A multi-sensor fusion wearable that intelligently predicts and detects assault risk in real time using physiological, motion, audio, and contextual AI models.
Overview
SHEild X is an AI-driven predictive personal security wearable designed to detect and respond to potential assault situations in real time. Unlike traditional panic-button devices, SHEild X uses multi-sensor data fusion and intelligent threat modeling to autonomously evaluate risk and trigger emergency protocols without requiring manual activation.
The system integrates physiological monitoring, motion analysis, audio distress detection, and contextual awareness to compute a dynamic Threat Probability Score. Based on this score, the device initiates multi-level emergency responses ranging from silent monitoring to full emergency alerts.
Problem Statement
Current personal safety devices rely heavily on manual triggering (panic buttons), which may not be feasible in real assault situations. Victims may:
Be physically restrained
Be unable to access their phone
Experience shock or panic
Be unaware of escalating danger
Existing solutions lack predictive intelligence and real-time behavioral analysis.

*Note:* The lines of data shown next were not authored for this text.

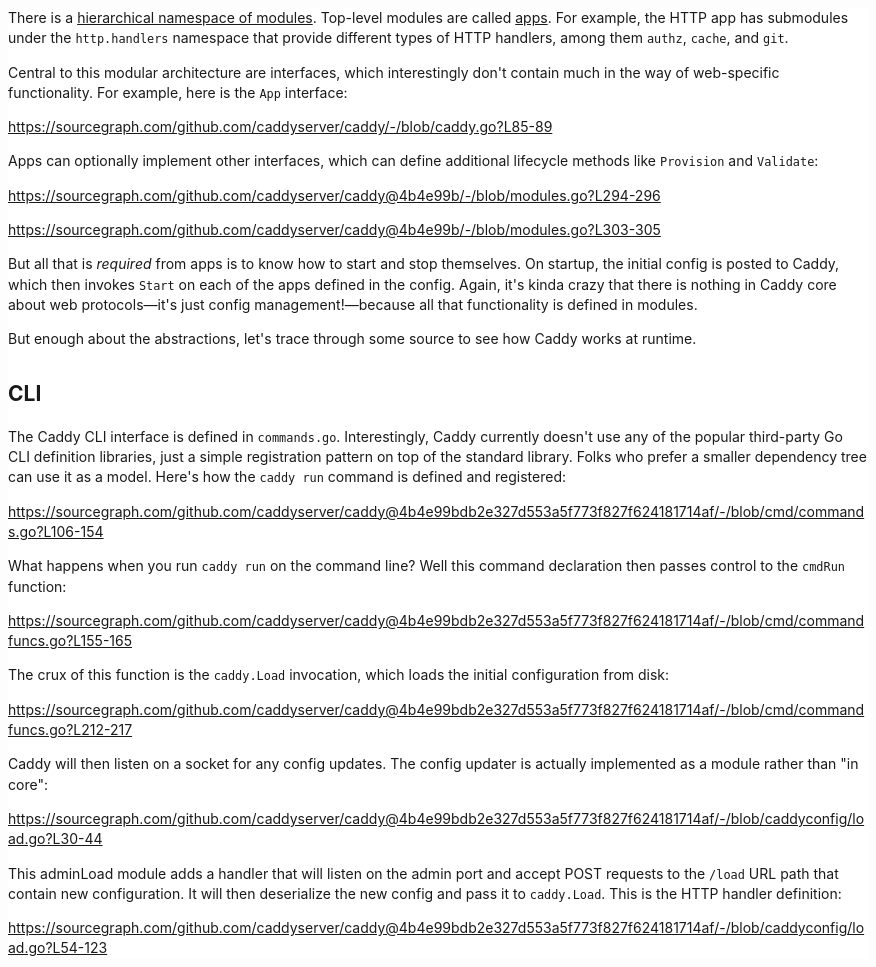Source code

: There is a [hierarchical namespace of modules](https://caddyserver.com/docs/extending-caddy/namespaces). Top-level modules are called [apps](https://caddyserver.com/docs/json/apps/). For example, the HTTP app has submodules under the `http.handlers` namespace that provide different types of HTTP handlers, among them `authz`, `cache`, and `git`.

Central to this modular architecture are interfaces, which interestingly don't contain much in the way of web-specific functionality. For example, here is the `App` interface:

https://sourcegraph.com/github.com/caddyserver/caddy/-/blob/caddy.go?L85-89

Apps can optionally implement other interfaces, which can define additional lifecycle methods like `Provision` and `Validate`:

https://sourcegraph.com/github.com/caddyserver/caddy@4b4e99b/-/blob/modules.go?L294-296

https://sourcegraph.com/github.com/caddyserver/caddy@4b4e99b/-/blob/modules.go?L303-305

But all that is *required* from apps is to know how to start and stop themselves. On startup, the initial config is posted to Caddy, which then invokes `Start` on each of the apps defined in the config. Again, it's kinda crazy that there is nothing in Caddy core about web protocols—it's just config management!—because all that functionality is defined in modules.

But enough about the abstractions, let's trace through some source to see how Caddy works at runtime.

## CLI

The Caddy CLI interface is defined in `commands.go`. Interestingly, Caddy currently doesn't use any of the popular third-party Go CLI definition libraries, just a simple registration pattern on top of the standard library. Folks who prefer a smaller dependency tree can use it as a model. Here's how the `caddy run` command is defined and registered:

https://sourcegraph.com/github.com/caddyserver/caddy@4b4e99bdb2e327d553a5f773f827f624181714af/-/blob/cmd/commands.go?L106-154

What happens when you run `caddy run` on the command line? Well this command declaration then passes control to the `cmdRun` function:

https://sourcegraph.com/github.com/caddyserver/caddy@4b4e99bdb2e327d553a5f773f827f624181714af/-/blob/cmd/commandfuncs.go?L155-165

The crux of this function is the `caddy.Load` invocation, which loads the initial configuration from disk:

https://sourcegraph.com/github.com/caddyserver/caddy@4b4e99bdb2e327d553a5f773f827f624181714af/-/blob/cmd/commandfuncs.go?L212-217

Caddy will then listen on a socket for any config updates. The config updater is actually implemented as a module rather than "in core":

https://sourcegraph.com/github.com/caddyserver/caddy@4b4e99bdb2e327d553a5f773f827f624181714af/-/blob/caddyconfig/load.go?L30-44

This adminLoad module adds a handler that will listen on the admin port and accept POST requests to the `/load` URL path that contain new configuration. It will then deserialize the new config and pass it to `caddy.Load`. This is the HTTP handler definition:

https://sourcegraph.com/github.com/caddyserver/caddy@4b4e99bdb2e327d553a5f773f827f624181714af/-/blob/caddyconfig/load.go?L54-123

SHEild X addresses this gap by introducing proactive AI-based threat detection using multimodal sensor fusion.
Core Innovation
SHEild X moves beyond reactive safety systems and introduces:
Predictive threat detection
Multi-model AI architecture
Real-time risk scoring
Autonomous emergency escalation
Edge AI processing for offline reliability
The system does not rely solely on a panic button but continuously analyzes sensor data to detect abnormal or high-risk patterns.
System Architecture
1️⃣ Sensor Layer
The wearable bracelet integrates:
IMU (Accelerometer + Gyroscope) – motion and assault pattern detection
Heart Rate Sensor – physiological stress monitoring
GSR Sensor – stress response measurement
MEMS Microphone – scream and distress audio detection
GPS Module – real-time location tracking
GSM Module – independent communication system
2️⃣ AI Processing Layer
SHEild X uses a multi-model architecture:
• Physiological Stress Model
• Assault Motion Classification Model
• Audio Panic Detection Model
• Context Awareness Model
Each model independently outputs a probability score.

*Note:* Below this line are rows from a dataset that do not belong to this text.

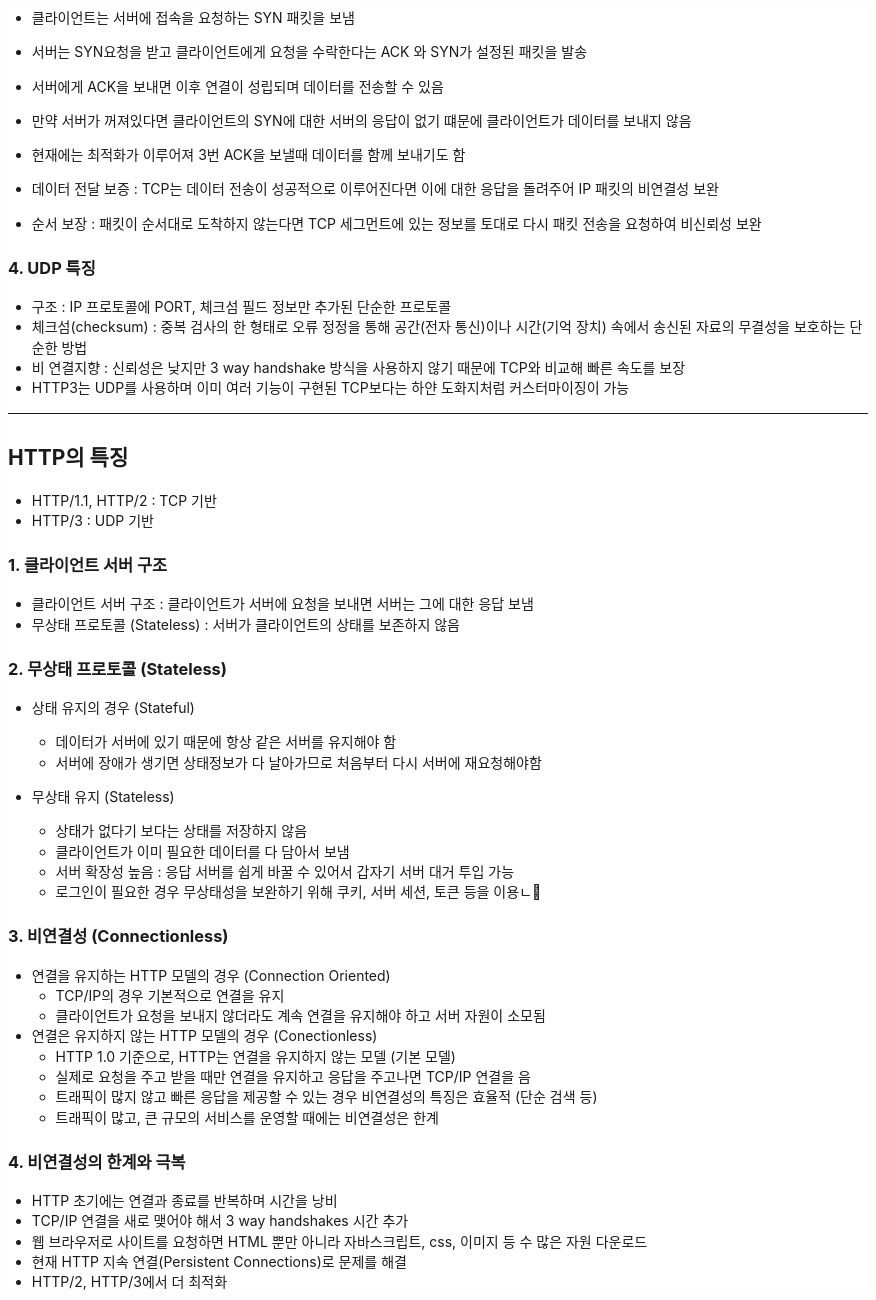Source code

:   - 클라이언트는 서버에 접속을 요청하는 SYN 패킷을 보냄

  - 서버는 SYN요청을 받고 클라이언트에게 요청을 수락한다는 ACK 와 SYN가 설정된 패킷을 발송

  - 서버에게 ACK을 보내면 이후 연결이 성립되며 데이터를 전송할 수 있음

  - 만약 서버가 꺼져있다면 클라이언트의 SYN에 대한 서버의 응답이 없기 떄문에 클라이언트가 데이터를 보내지 않음

  - 현재에는 최적화가 이루어져 3번 ACK을 보낼때 데이터를 함께 보내기도 함

- 데이터 전달 보증 : TCP는 데이터 전송이 성공적으로 이루어진다면 이에 대한 응답을 돌려주어 IP 패킷의 비연결성 보완

- 순서 보장 : 패킷이 순서대로 도착하지 않는다면 TCP 세그먼트에 있는 정보를 토대로 다시 패킷 전송을 요청하여 비신뢰성 보완

### 4. UDP 특징
- 구조 : IP 프로토콜에 PORT, 체크섬 필드 정보만 추가된 단순한 프로토콜
- 체크섬(checksum) : 중복 검사의 한 형태로 오류 정정을 통해 공간(전자 통신)이나 시간(기억 장치) 속에서 송신된 자료의 무결성을 보호하는 단순한 방법
- 비 연결지향 : 신뢰성은 낮지만 3 way handshake 방식을 사용하지 않기 때문에 TCP와 비교해 빠른 속도를 보장
- HTTP3는 UDP를 사용하며 이미 여러 기능이 구현된 TCP보다는 하얀 도화지처럼 커스터마이징이 가능

***

## HTTP의 특징

- HTTP/1.1, HTTP/2 : TCP 기반
- HTTP/3 : UDP 기반

### 1. 클라이언트 서버 구조
- 클라이언트 서버 구조 : 클라이언트가 서버에 요청을 보내면 서버는 그에 대한 응답 보냄
- 무상태 프로토콜 (Stateless) : 서버가 클라이언트의 상태를 보존하지 않음

### 2. 무상태 프로토콜 (Stateless)
- 상태 유지의 경우 (Stateful)
  - 데이터가 서버에 있기 때문에 항상 같은 서버를 유지해야 함
  - 서버에 장애가 생기면 상태정보가 다 날아가므로 처음부터 다시 서버에 재요청해야함

- 무상태 유지 (Stateless)
  - 상태가 없다기 보다는 상태를 저장하지 않음
  - 클라이언트가 이미 필요한 데이터를 다 담아서 보냄
  - 서버 확장성 높음 : 응답 서버를 쉽게 바꿀 수 있어서 갑자기 서버 대거 투입 가능
  - 로그인이 필요한 경우 무상태성을 보완하기 위해 쿠키, 서버 세션, 토큰 등을 이용ㄴ

### 3. 비연결성 (Connectionless)
- 연결을 유지하는 HTTP 모델의 경우 (Connection Oriented)
  - TCP/IP의 경우 기본적으로 연결을 유지
  - 클라이언트가 요청을 보내지 않더라도 계속 연결을 유지해야 하고 서버 자원이 소모됨
- 연결은 유지하지 않는 HTTP 모델의 경우 (Conectionless)
  - HTTP 1.0 기준으로, HTTP는 연결을 유지하지 않는 모델 (기본 모델)
  - 실제로 요청을 주고 받을 때만 연결을 유지하고 응답을 주고나면 TCP/IP 연결을 음
  - 트래픽이 많지 않고 빠른 응답을 제공할 수 있는 경우 비연결성의 특징은 효율적 (단순 검색 등)
  - 트래픽이 많고, 큰 규모의 서비스를 운영할 때에는 비연결성은 한계

### 4. 비연결성의 한계와 극복
- HTTP 초기에는 연결과 종료를 반복하며 시간을 낭비
- TCP/IP 연결을 새로 맺어야 해서 3 way handshakes 시간 추가
- 웹 브라우저로 사이트를 요청하면 HTML 뿐만 아니라 자바스크립트, css, 이미지 등 수 많은 자원 다운로드
- 현재 HTTP 지속 연결(Persistent Connections)로 문제를 해결
- HTTP/2, HTTP/3에서 더 최적화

These outputs are combined using a Sensor Fusion Engine to generate a final Threat Probability Score.
3️⃣ Threat Scoring System
The system calculates:
Threat Score =
(Stress Score × Weight₁) +
(Motion Score × Weight₂) +
(Audio Score × Weight₃) +
(Context Score × Weight₄)
Based on the final score, the device activates:
Monitoring Mode
Silent Alert Mode
Emergency Response Mode
Multi-Level Emergency Protocol
🟢 Level 1 – Monitoring
Background recording + GPS logging
🟡 Level 2 – Silent Alert
SMS sent to emergency contacts
Live tracking enabled
🔴 Level 3 – Confirmed Emergency
Auto-call activation
Audio evidence recording
Continuous location broadcast
Edge AI & Deployment
The system is designed for embedded deployment using TinyML techniques. Lightweight neural networks and optimized ML models are deployed on the ESP32 microcontroller, ensuring:
Low latency
Offline functionality
Energy efficiency
Data privacy
Key Differentiators
Unlike conventional safety devices, SHEild X offers:
✔ Predictive detection rather than manual triggering
✔ Multi-sensor AI fusion
✔ Real-time dynamic risk scoring
✔ Autonomous response system
✔ Hybrid edge-cloud architecture
✔ Evidence generation capability
Technical Stack
Hardware:
ESP32 Microcontroller
SIM800L GSM
NEO-6M GPS
MPU6050 IMU
MAX30102 Heart Rate Sensor
MEMS Microphone
Software:
Python (Model Training)
TensorFlow / TinyML
Embedded C (Firmware)
Flutter (Mobile Application)
Firebase (Cloud Backend)
Future Scope
Personalized baseline anomaly detection
Adaptive AI weight tuning
Community-based risk heatmap
Encrypted evidence storage
Patent-ready architecture expansion
Vision
SHEild X aims to redefine personal security by transitioning from reactive alert systems to predictive AI-driven protection. By combining embedded intelligence, multimodal sensing, and autonomous emergency response, it introduces a new paradigm in wearable safety technology.